When it comes to estate planning, many people have a vested interest in making sure the maximum amount of their estate goes to their intended beneficiaries. Some also have specific intentions for how that money should be used or under what circumstances it should be distributed. Trusts are a common way California estate planners seek to write more specific criteria into their estate plan and/or limit the tax burden on their next of kin. Here are some of the types of trusts that are common in estate planning:
- Revocable/irrevocable: The designation of revocable or irrevocable signifies whether the grantor can retain the property later on if they choose. In a revocable trust, the property can be reclaimed by the grantor at any point during his or her lifetime. Irrevocable trusts, by contrast, designate property to another in a way that cannot be reclaimed.
- Testamentary/living: This determines when and how the trust goes into effect. In a testamentary trust, the trust becomes effective as soon as the grantor dies. Once the grantor dies, a testamentary trust is irrevocable. A living trust, by contrast, is in play during the person’s lifetime and can be used to help with incapacity planning or to simplify probate.

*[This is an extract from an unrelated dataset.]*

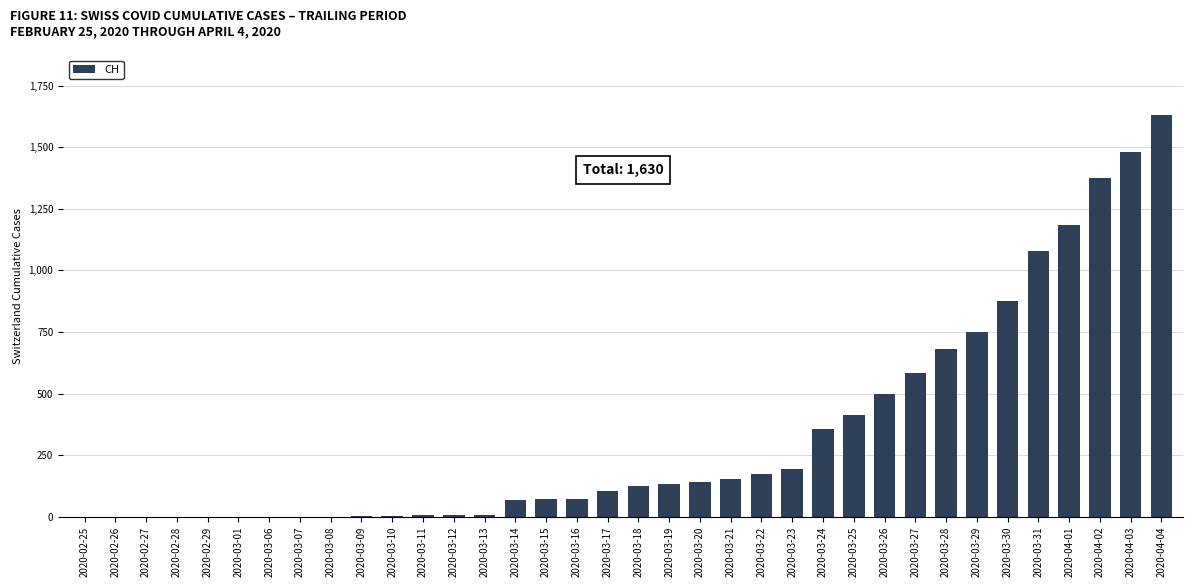

What is the change in value from 2020-02-29 to 2020-03-30?

+877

- Grantor/non-grantor: A trust’s status as grantor or non-grantor has to do primarily with taxation. With a grant or arrangement, the grantor typically pays all taxes. Non-grantor arrangements, involve the trust itself being taxed. The exception to this is non-grantor trusts that are distributed in the same year they are contributed to.
Trust can be a very handy part of a comprehensive estate plan, providing grantors with more control over how their assets are distributed and taxed. Trust do take some work and expense to set up initially. Grantors should carefully review all options to ensure the trusts they utilize meet their needs. To do this, it is advisable to work with an experienced estate planning lawyer.